Efficiency via Convergence of Functions
By electronically and logically joining together what were previously separate functions, this newer approach to multi-channel sales facilitates efficiency and improves productivity.
An integrated blend of accounts receivable and payable software, general ledger software, POS software, sales order software and an inventory management system have efficiently handled the daily bookkeeping needs of distributors who process thousands of transactions a month. Many of these customer charges are processed through an integrated “Card Lock” system for billing transactions at remote locations.
With these new ERP systems, distributors can now handle payments, make other changes and print a statement if the office manager is away, and now their drivers are even doing their own bills. They are getting their statements out much faster and can go back months into their records if needed, which they could never do before.
The interoperability and scalability of these applications allows business to add robust modules as they need to fit their growth, thus overcoming the obstacles of bulky, traditional ERP systems.
When you picture a $250-billion industry giant you can see that there are a lot of aspects of their proprietary ERP system that are vital to them, but smaller companies would not necessarily need all that.
Sales order modules, provided by these new ERP systems, ups the chance of success for a company’s sales reps when making calls on customers. These guides, which can be downloaded onto the screen of a laptop or tablet, are used to inform customers of product data and, in many instances, show the customer’s order history, making it an important aid for generating repeat sales. The rep can place the order on the spot, which automatically sends an E-mail confirmation to the client and simultaneously forwards the order directly to the warehouse for picking, packing and shipping.
Ease of Implementation, Ease of Use
Much of the interoperability, scalability, and affordability can be attributed to the Linux OS that so many of these newer systems base themselves upon. As open-source software, it means that users aren’t bound to expensive—and just as important, inaccessible—proprietary systems that tie the user to one vendor. Linux’s increasing popularity also facilitates rapid implementation. After all, Linux has been said to be the “backbone” of the Internet because of its speed, security and lower cost of ownership.
Linux also interfaces well with other operating systems, further expanding the utility of these new ERP systems to users who are more familiar with consumer-oriented human-machine interfaces. For example, Linux communicates effortlessly with Windows terminal services.
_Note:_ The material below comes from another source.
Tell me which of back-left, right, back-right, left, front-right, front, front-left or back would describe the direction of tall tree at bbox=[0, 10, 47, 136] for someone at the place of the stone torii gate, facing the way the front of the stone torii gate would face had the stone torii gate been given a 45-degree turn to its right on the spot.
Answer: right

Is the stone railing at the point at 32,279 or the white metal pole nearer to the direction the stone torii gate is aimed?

It is such an easy system to use because it’s not complicated. No training or adjustment time is needed, which is unusual when going through a system transition. Usually a company needs to set aside a lot of hours to train each of the salespeople on a new system, but with these flexible ERPs, it’s not necessary.
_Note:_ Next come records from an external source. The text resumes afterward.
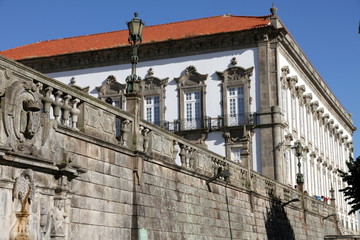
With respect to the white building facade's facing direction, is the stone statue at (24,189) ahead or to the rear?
ahead

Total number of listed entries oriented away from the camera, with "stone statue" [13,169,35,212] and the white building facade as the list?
0

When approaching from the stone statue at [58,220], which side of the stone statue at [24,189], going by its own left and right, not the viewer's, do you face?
left

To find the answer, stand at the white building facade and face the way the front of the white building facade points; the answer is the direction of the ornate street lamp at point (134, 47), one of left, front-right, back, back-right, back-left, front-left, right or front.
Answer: front-left

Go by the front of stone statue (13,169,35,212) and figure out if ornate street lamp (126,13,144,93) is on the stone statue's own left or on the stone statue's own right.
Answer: on the stone statue's own left

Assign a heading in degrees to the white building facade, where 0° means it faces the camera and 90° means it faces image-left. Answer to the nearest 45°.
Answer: approximately 45°
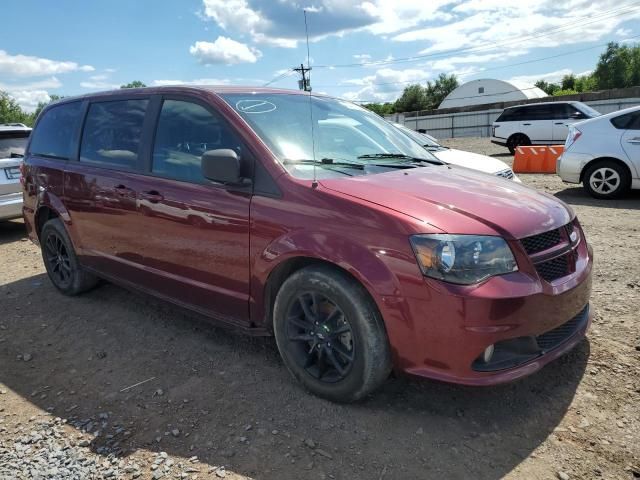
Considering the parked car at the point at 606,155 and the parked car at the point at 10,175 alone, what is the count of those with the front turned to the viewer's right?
1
Lastly, the efficiency of Linux also allows smaller IP packets, thus improving transmission speed and reducing processing overhead within internal networks, as well as over the Internet. Rapid remote access through virtual private tunnels into the cloud assist management in tracking orders and metrics across the globe.
The Linux base to the software is important. It moves data around in small packets very fast, so wholesalers can see in real time the state of their inventory in multiple locations just as they can at the main headquarters.
Today’s new breed of modularized software designed strictly for sales/warehousing and distribution is enabling forward thinking leaders to expand their businesses.
This ERP system can opened up a bottom line for a small to mid-sized company. It’s extremely reliable and can do sophisticated reporting. The sales analysis reports that are generated from it, for example, show what percentage of a company’s sales is coming from which customers, and how that is changing from year to year. So companies can make plans for growth based on hard facts.